The office of the vice president has come out to issue a statement about allegations that the Minister for Kampala, Beti Olive Kamya, was assaulted while in London. Beti Kamya was part of the Ugandan delegation led by Vice President Edward Kiwanuka Ssekandi to the recent Uganda-UK convention in London. The meeting brings together Ugandans working and living in the UK and Europe.

Sections of the media reported that Beti Kamya was forced to cut short her trip after allegedly being attacked by angry Ugandans living in the UK. Beti Kamya has on a number of occasions angered Ugandans over her reckless statements made in support of Yoweri Museveni. It is believed that this pent up anger is what triggered the attack in London.

The vice president’s office has come out to say that Beti Kamya was not pushed to the ground nor forced to cut short her engagements in London as reported in the media.

Below is the full statement:

After addressing Uganda-UK convention at Troxy hall on Commercial Rd, East London, Kampala Minister Betty Kamya sought early leave ahead of the closure of the event, to catch her flight back to Uganda.

A group of seven people dressed in red T-shirts and cups had been drumming, blowing vuvuzelas and making noises of all sorts and displaying placards they had pinned on the fence across the street opposite the Troxy where the convention was taking place.

As Hon.
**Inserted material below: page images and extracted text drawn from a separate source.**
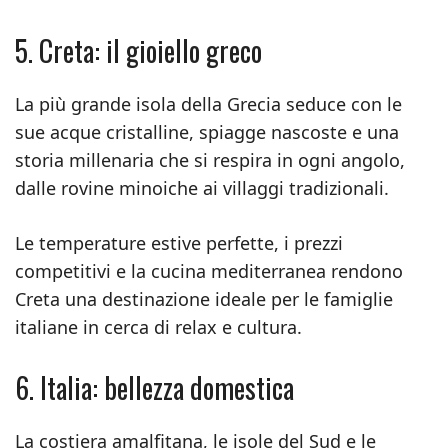
5. Creta: il gioiello greco
La più grande isola della Grecia seduce con le
sue acque cristalline, spiagge nascoste e una
storia millenaria che si respira in ogni angolo,
dalle rovine minoiche ai villaggi tradizionali.
Le temperature estive perfette, i prezzi
competitivi e la cucina mediterranea rendono
Creta una destinazione ideale per le famiglie
italiane in cerca di relax e cultura.
6. Italia: bellezza domestica
La costiera amalfitana, le isole del Sud e le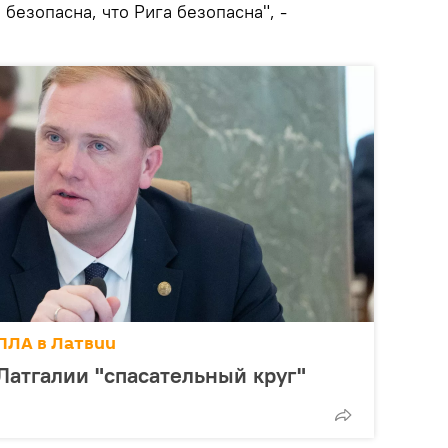
 безопасна, что Рига безопасна", -
ПЛА в Латвии
 Латгалии "спасательный круг"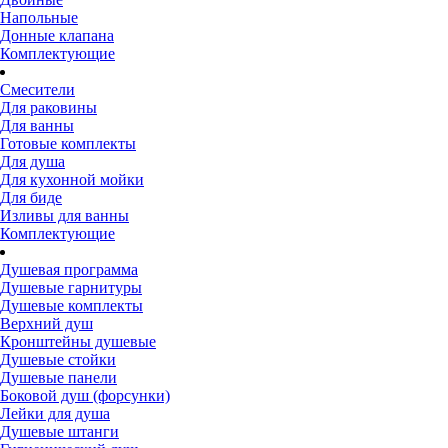
Напольные
Донные клапана
Комплектующие
Смесители
Для раковины
Для ванны
Готовые комплекты
Для душа
Для кухонной мойки
Для биде
Изливы для ванны
Комплектующие
Душевая программа
Душевые гарнитуры
Душевые комплекты
Верхний душ
Кронштейны душевые
Душевые стойки
Душевые панели
Боковой душ (форсунки)
Лейки для душа
Душевые штанги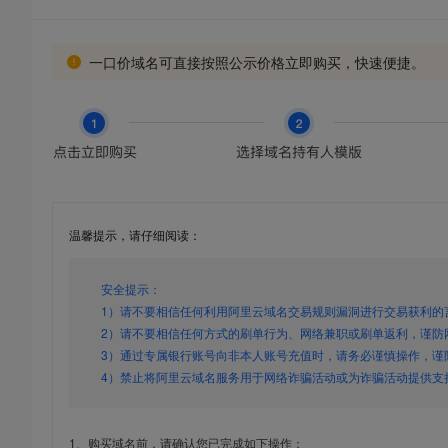
一口价域名可直接按照公示价格立即购买，快速便捷。
温馨提示，请仔细阅读：
安全提示：
1）请不要相信任何利用阿里云域名交易规则漏洞进行交易获利的
2）请不要相信任何方式的刷单行为、网络兼职或刷单返利，谨防
3）通过专属银行账号向非本人账号充值时，请务必谨慎操作，谨
4）禁止将阿里云域名服务用于网络诈骗活动或为诈骗活动提供支
1、购买域名前，请确认您已完成如下操作：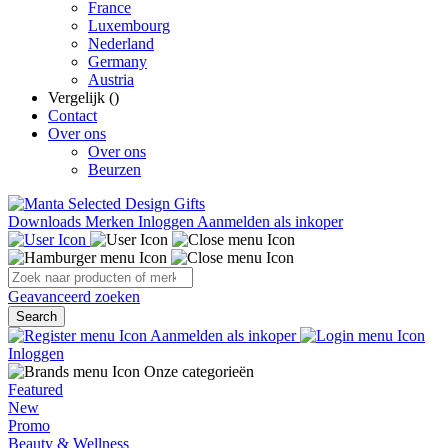
France
Luxembourg
Nederland
Germany
Austria
Vergelijk (
)
Contact
Over ons
Over ons
Beurzen
Downloads
Merken
Inloggen
Aanmelden als inkoper
Geavanceerd zoeken
Search
Aanmelden als inkoper
Inloggen
Onze categorieën
Featured
New
Promo
Beauty & Wellness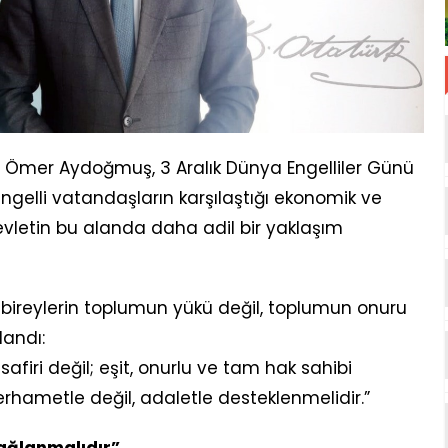
nı Ömer Aydoğmuş, 3 Aralık Dünya Engelliler Günü
gelli vatandaşların karşılaştığı ekonomik ve
evletin bu alanda daha adil bir yaklaşım
bireylerin toplumun yükü değil, toplumun onuru
landı:
safiri değil; eşit, onurlu ve tam hak sahibi
erhametle değil, adaletle desteklenmelidir.”
ağlanmalıdır”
Betty was leaving after her address, a man who was one of the group jumped over the barrier throwing a vuvuzela at Hon. Kamya, luckily it missed Hon. Kamya and the security removed the Minister from the scene unhurt and driven away before police disbanded the group taking some for questioning.

Hon. Betty Kamya was part of Uganda delegation led by the Vice President to the Uganda – UK convention that brings together Ugandans working and living in the UK and Europe. The other members included the Energy and Mineral Minister Irene Muloni MPs and technocrats of Government and leaders from the private sector.

Earlier Hon. Kamya addressed a conference at London Hilton Hotel about the tourism potential in Uganda particularly the life in Kampala and the future tourism plans in the city and the unique tourism endowments that the country has that led to the naming of the country as a Pearl of Africa by the British Prime Minister Sir Winston Churchill.

Honourable Betty was not pushed to the ground nor forced to cut her engagements in London as was alleged by some sections of the media and the rest of law-abiding Ugandans in London and the rest of Europe attended the convention and later the social evening that included performances by Ugandan artistes.